**What you need to do:** Drop every picture and give the entries back exactly.

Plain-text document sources

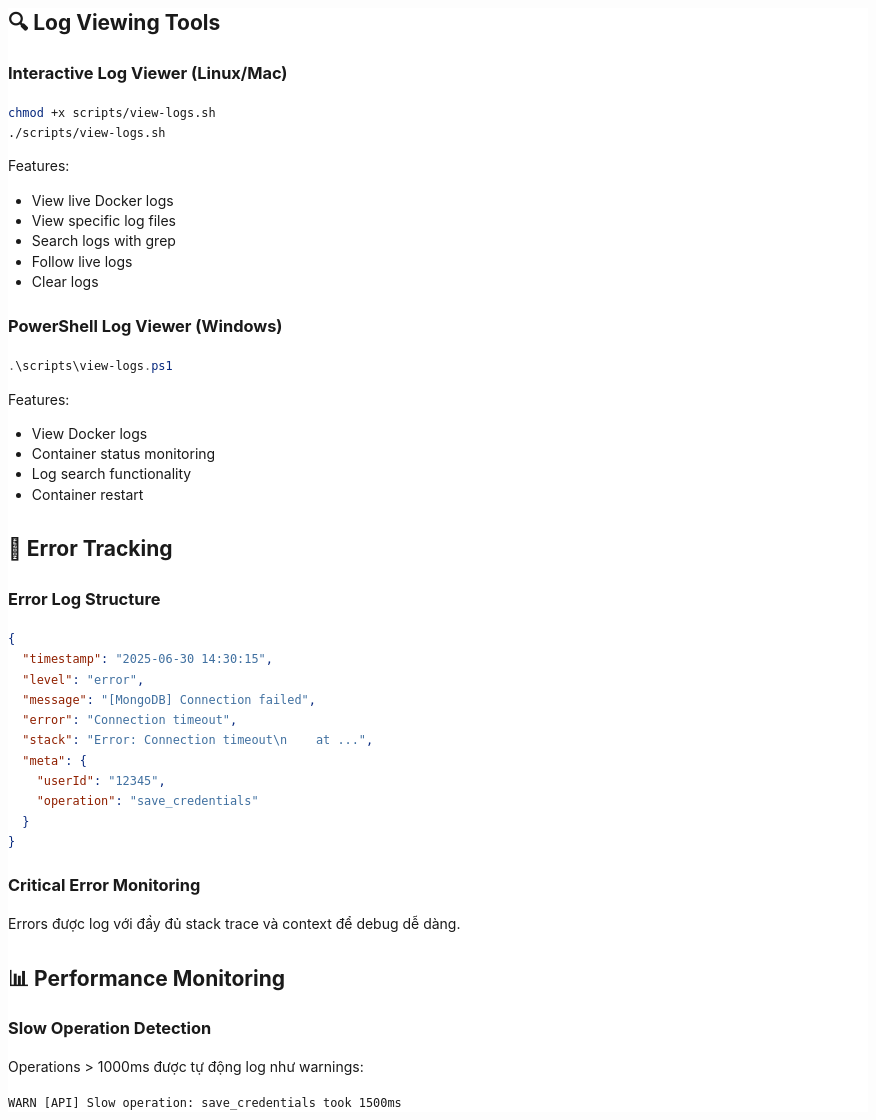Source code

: ## 🔍 Log Viewing Tools

### Interactive Log Viewer (Linux/Mac)
```bash
chmod +x scripts/view-logs.sh
./scripts/view-logs.sh
```

Features:
- View live Docker logs
- View specific log files
- Search logs with grep
- Follow live logs
- Clear logs

### PowerShell Log Viewer (Windows)
```powershell
.\scripts\view-logs.ps1
```

Features:
- View Docker logs
- Container status monitoring
- Log search functionality
- Container restart

## 🚨 Error Tracking

### Error Log Structure
```json
{
  "timestamp": "2025-06-30 14:30:15",
  "level": "error",
  "message": "[MongoDB] Connection failed",
  "error": "Connection timeout",
  "stack": "Error: Connection timeout\n    at ...",
  "meta": {
    "userId": "12345",
    "operation": "save_credentials"
  }
}
```

### Critical Error Monitoring
Errors được log với đầy đủ stack trace và context để debug dễ dàng.

## 📊 Performance Monitoring

### Slow Operation Detection
Operations > 1000ms được tự động log như warnings:
```
WARN [API] Slow operation: save_credentials took 1500ms
```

**Output for this exercise:**
Source code

: ## 🔍 Log Viewing Tools

### Interactive Log Viewer (Linux/Mac)
```bash
chmod +x scripts/view-logs.sh
./scripts/view-logs.sh
```

Features:
- View live Docker logs
- View specific log files
- Search logs with grep
- Follow live logs
- Clear logs

### PowerShell Log Viewer (Windows)
```powershell
.\scripts\view-logs.ps1
```

Features:
- View Docker logs
- Container status monitoring
- Log search functionality
- Container restart

## 🚨 Error Tracking

### Error Log Structure
```json
{
  "timestamp": "2025-06-30 14:30:15",
  "level": "error",
  "message": "[MongoDB] Connection failed",
  "error": "Connection timeout",
  "stack": "Error: Connection timeout\n    at ...",
  "meta": {
    "userId": "12345",
    "operation": "save_credentials"
  }
}
```

### Critical Error Monitoring
Errors được log với đầy đủ stack trace và context để debug dễ dàng.

## 📊 Performance Monitoring

### Slow Operation Detection
Operations > 1000ms được tự động log như warnings:
```
WARN [API] Slow operation: save_credentials took 1500ms
```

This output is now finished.